BELLEVILLE, Ill.—Sears, Roebuck & Co. is facing a lawsuit for allegedly charging customers upwards of $400 million for tire-truing services that were never performed. Filed in Madison County Circuit Court in Illinois, this action is similar to a federal class action lawsuit filed against Sears in Tampa, Fla., in 1991. That case had been dismissed on procedural grounds, but was reinstated late last year.
A Sears spokesman said the company is shocked that the Illinois filing is a ``word-for-word copy of the Florida suit.'' Sears has filed a motion in Florida and expects that case to be dismissed.
``We plan to vigorously defend ourselves against this copycat lawsuit,'' he said.
Steven Katz, the attorney who filed the Illinois suit, is representing a 75-year-old Illinois woman who paid for Sears ``Accubalance'' service in 1991, but may or may not have actually received the service.
As part of the Accubalance service, a thin layer of rubber was shaved off newly-installed tires to correct ``out of round'' problems.
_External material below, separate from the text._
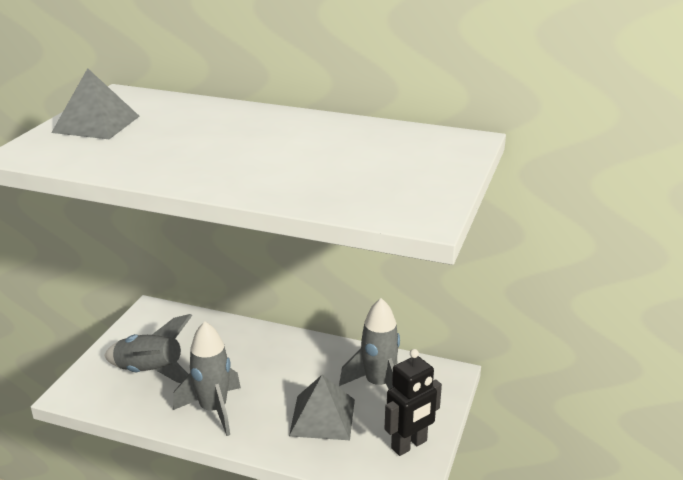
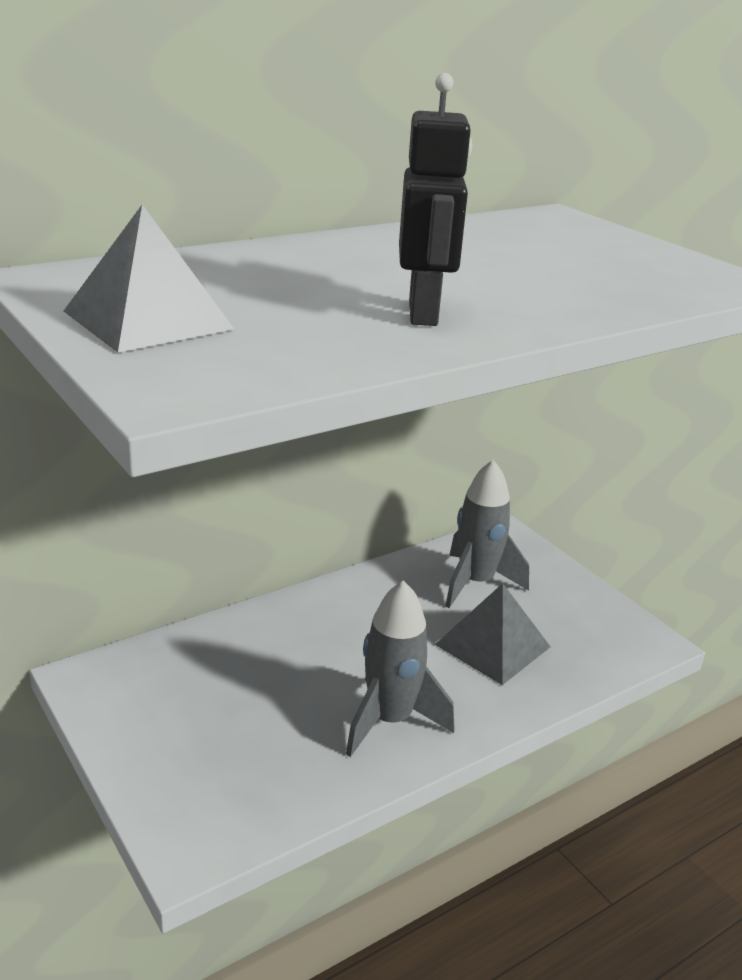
camera: 55 degrees left, 0 degrees up
(150, 372) = (240, 742): grey rocket -> none
(409, 445) = (594, 614): black robot -> black robot (424, 314)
Accubalance was performed at Sears locations nationwide on 1,300 tire truing machines leased from Florida-based Assix International. Sears also paid Assix a fee for each tire serviced.
Both actions allege Sears charged up to 30 million customers for unperformed service between 1989 and 1994.
``It was the perfect crime,'' said Mr. Katz. ``Once you started to drive away, there were no residual marks to tell if the service was performed.''
Mr. Katz said the standard fee was $12.50 per tire, but ran as high as $20. Sears discontinued the Accubalance service in 1994 and destroyed the machines.